ADSE

Supervisão exige política para alargar rede da ADSE e mínimos de cobertura

O presidente do Conselho Geral e de Supervisão da ADSE, João Proença, durante a sua audição na Comissão de Saúde, na Assembleia da República, em Lisboa, 27 de fevereiro de 2019. MÁRIO CRUZ/LUSA
O presidente do Conselho Geral e de Supervisão da ADSE, João Proença, durante a sua audição na Comissão de Saúde, na Assembleia da República, em Lisboa, 27 de fevereiro de 2019. MÁRIO CRUZ/LUSA

O Conselho Geral e de Supervisão lembra que há 1700 prestadores à espera de aderir à ADSE e defende mínimos de cobertura.

O Conselho Geral e de Supervisão da ADSE exige da direção do instituto público uma política de alargamento de convenções, propondo mínimos de cobertura e defendendo critérios onde contem “avaliações de qualidade, prestação de contas fiável e garantias de não discriminação dos beneficiários”. Há 1700 entidades à espera de aderirem, lembra, e haver uma rede mais reduzida não é sinónimo de poupança.

O órgão liderado por João Proença emitiu esta sexta-feira um parecer sobre critérios e cláusulas a adotar na celebração de novas convenções, propostos pelo conselho diretivo da ADSE, a que preside Sofia Portela. “É necessária outra política da ADSE para a celebração de convenções que garanta acessibilidade, eficiência e qualidade”, defende o órgão que representa os beneficiários.

O conselho diz que o alargamento da rede é prioridade, “não se compreendendo que a mesma esteja congelada desde 2015 por razões que se desconhecem”, e avança mínimos de cobertura: três prestadores por especialidade em pequenos concelhos; hospitais a uma distância aceitável; e inclusão de prestadores de saúde de referência.

Segundo o organismo, “a existência de um menor número de convenções não é por si uma norma para conduzir a um menor consumo, mas sim uma prática deliberada de não responder adequadamente às necessidades dos beneficiários”. Como está, “a rede é claramente insuficiente”.

Para o Conselho Geral e de Supervisão, A ADSE deve dar prioridade ao regime convencionado – “é melhor em termos de um adequado controlo com envolvimento de menos recursos humanos” – e os critérios a definir na apreciação dos novos aderentes devem também guiar avaliações regulares sobre as entidades que já estão na rede. Os prestadores de saúde devem ser afastados em caso de más práticas – por exemplo, ao discriminarem pacientes.

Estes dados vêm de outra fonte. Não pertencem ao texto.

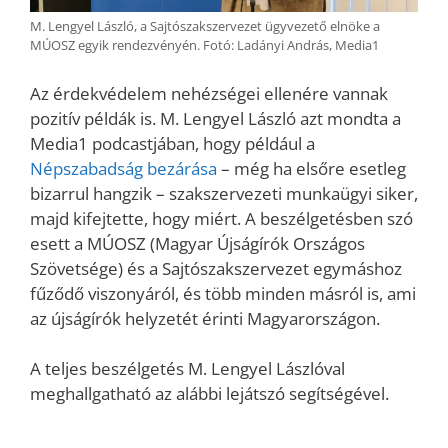
M. Lengyel László, a Sajtószakszervezet ügyvezető elnöke a
MÚOSZ egyik rendezvényén. Fotó: Ladányi András, Media1
Az érdekvédelem nehézségei ellenére vannak
pozitív példák is. M. Lengyel László azt mondta a
Media1 podcastjában, hogy például a
Népszabadság bezárása
– még ha elsőre esetleg
bizarrul hangzik – szakszervezeti munkaügyi siker,
majd kifejtette, hogy miért. A beszélgetésben szó
esett a MÚOSZ (Magyar Újságírók Országos
Szövetsége) és a Sajtószakszervezet egymáshoz
fűződő viszonyáról, és több minden másról is, ami
az újságírók helyzetét érinti Magyarországon.
A teljes beszélgetés M. Lengyel Lászlóval
meghallgatható az alábbi lejátszó segítségével.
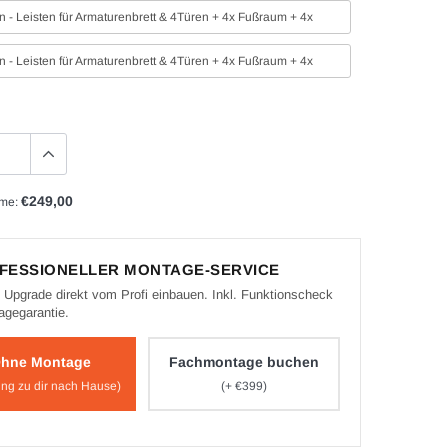
n - Leisten für Armaturenbrett & 4Türen + 4x Fußraum + 4x
Türgriff&Türfach
n - Leisten für Armaturenbrett & 4Türen + 4x Fußraum + 4x
Türgriff&Türfach + 4x Lautsprecher
€249,00
me:
OFESSIONELLER MONTAGE-SERVICE
 Upgrade direkt vom Profi einbauen. Inkl. Funktionscheck
agegarantie.
hne Montage
Fachmontage buchen
ung zu dir nach Hause)
(+ €399)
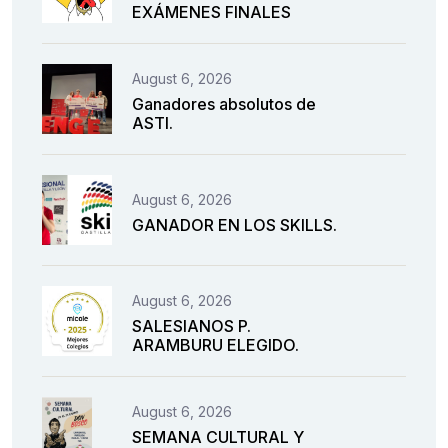
EXÁMENES FINALES
August 6, 2026
Ganadores absolutos de
ASTI.
August 6, 2026
GANADOR EN LOS SKILLS.
August 6, 2026
SALESIANOS P.
ARAMBURU ELEGIDO.
August 6, 2026
SEMANA CULTURAL Y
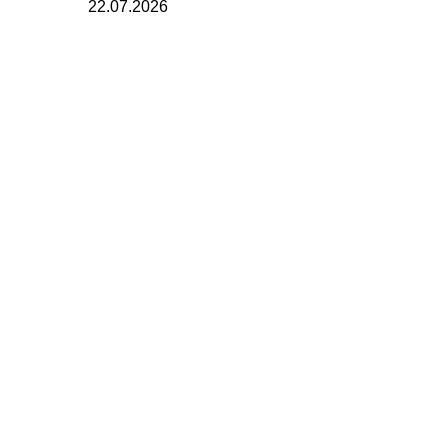
22.07.2026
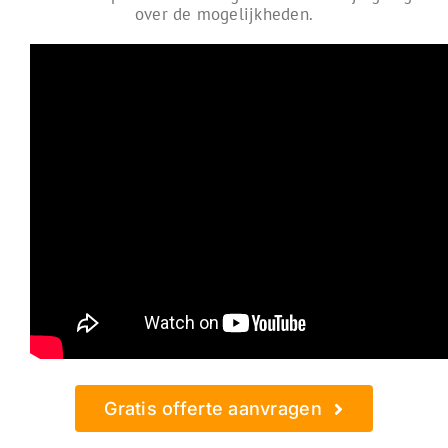
over de mogelijkheden.
Gratis offerte aanvragen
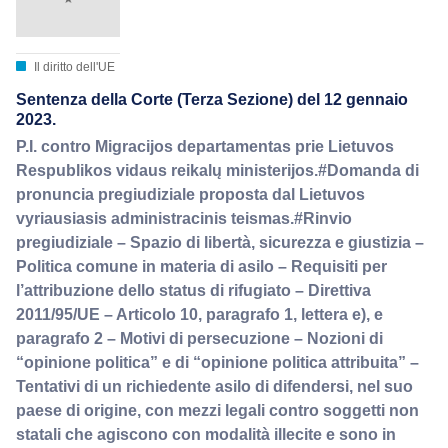
Il diritto dell'UE
Sentenza della Corte (Terza Sezione) del 12 gennaio
2023.
P.I. contro Migracijos departamentas prie Lietuvos
Respublikos vidaus reikalų ministerijos.#Domanda di
pronuncia pregiudiziale proposta dal Lietuvos
vyriausiasis administracinis teismas.#Rinvio
pregiudiziale – Spazio di libertà, sicurezza e giustizia –
Politica comune in materia di asilo – Requisiti per
l’attribuzione dello status di rifugiato – Direttiva
2011/95/UE – Articolo 10, paragrafo 1, lettera e), e
paragrafo 2 – Motivi di persecuzione – Nozioni di
“opinione politica” e di “opinione politica attribuita” –
Tentativi di un richiedente asilo di difendersi, nel suo
paese di origine, con mezzi legali contro soggetti non
statali che agiscono con modalità illecite e sono in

“A ADSE deverá acompanhar sistematicamente a atividade dos prestadores no seu relacionamento com a ADSE, podendo proceder à denúncia das convenções nos prazos fixados, em termos globais ou em áreas específicas quando se verifique a prática reiterada de ações lesivas dos interesses da ADSE e dos seus beneficiários, incluindo a existência de discriminações no acesso aos cuidados de saúde”, defende o parecer.

O documento também avalia a proposta de novas cláusulas-tipo para todas as convenções e vê como positiva um a proposta de redução do dos prazos de pagamento de faturas e de alterações, em diálogo, às atuais tabelas do regime, ambos pontos atualmente em negociação entre ADSE e os prestadores privados de cuidados de saúde.